Um, New York Times? Did you forget something?
I don’t think of myself as one of those folks who takes offense at every Fresno slight or omission. But when the New York Times does a piece on the first phase of California’s high-speed rail project and doesn’t even mention Fresno — and even leaves it off the locator map! — it seems like something is missing.
Jesse McKinley writes:
Under a plan approved in early December, the inaugural stretch of the multispurred 800-mile system will eventually connect San Francisco, Los Angeles, San Diego and Sacramento and other major California cities and will run through the state’s farm-rich Central Valley.
Federal and state authorities have committed some $5.5 billion to the first leg of the project, which will connect Bakersfield, the valley’s southern hub, and the unincorporated area south of Madera. [Borden]
Time for a New York Times geography lesson, methinks.
Responses to "Um, New York Times? Did you forget something?"
A history lesson may be in order as well. The reporter suggests Borden is a gold rush town, but it was founded in the 1860s (nearly 20 years after the Gold Rush began in 1849) as a farming colony, not a gold town.
See, Mike Oz…this is why we need to put Fresno on the map.
All I have to say is…Madera FTW!
It didn’t fit!
I think this is really funny because it can’t be featured in the the, “Did They Just Say Fresno?”. Ha!
Over the weekend, the mayor was talking about Fresno’s “national profile.” Oh well.
Oh! That’s where Borden is!!!
Damn! The NYT has un-pet peeved me!
Corcoran’s “cultivated character?” A town known for housing Charles Manson in maximum security. Sounds like they need to work for the Chamber of Commerce.

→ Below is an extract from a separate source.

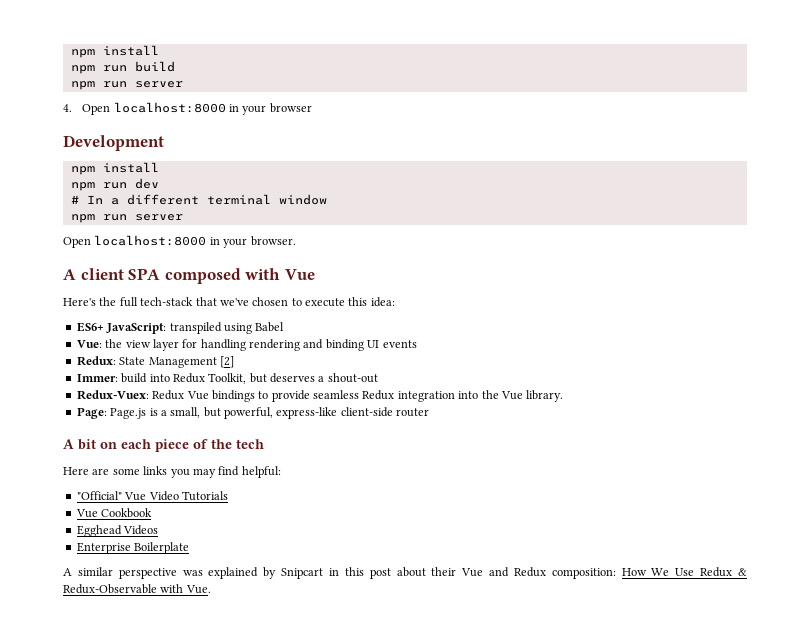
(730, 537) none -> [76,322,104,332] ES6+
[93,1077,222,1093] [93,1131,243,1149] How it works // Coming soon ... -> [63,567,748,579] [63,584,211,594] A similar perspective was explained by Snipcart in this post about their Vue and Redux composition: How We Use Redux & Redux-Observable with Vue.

Strange how even the MAP refused to acknowledge Fresno … now you know how the wayward Amish feel.
Borden is a real place?
Maybe they left us off because we are known as the drunk and stupid city.
Blame the IDIOTS who selected this stretch, especially the departure and ending points.
Net however, is that even if this segment is built—very doubtful, it will never connect to anything except the bridge in Alaska that goes no where!!
WE, WHO GROW ALL OF THE BEST THAT NYC EATS…HAVE FORGOTTEN WHERE THEIR FOOD COMES FROM…HMMMM, THEY MUST BE “REMINDED”…DON’T ‘YA THINK ???!!!
Could it be that the word “Borden” covers Fresno’s location on the map so Fresno was left out for that reason alone. How would the author have proposed to include the word Fresno on the illustration? And after all, Fresno was not an important part of the story. Don’t look for slights where they probably don’t exist. Fresno gets enough real slights from locations as close as San Fransico and Sacramento.
As I wrote, I’m not one to be hyper-sensitive to slights to Fresno, and usually in a situation such as this I’d likely agree with you. But your contrarianism on this one is misplaced. I’m not suggesting that the omission was done out of malice. It was just sloppy.
COULD IT BE THE WRITER AND ILLUSTRATOR DID NOT KNOW THEIR GEOGROPHY AND POORLY INFORMED.
The red dot identifying Borden is so large that, on a map at the scale of the illustration, Fresno would most likely be within its boarders. I am quite sure the illustration was included in the story to give individuals without an intimate knowledge of the Central Valley a relative idea of the location of the end of the proposed railroad line and not as a lesson on Western US geography. It is no more sloppy then illustrations that are included in newspapers across the country including the Fresno Bee.
Now you know how Hanford feels: Half the time the Fresno TV stations leave us off the weather maps!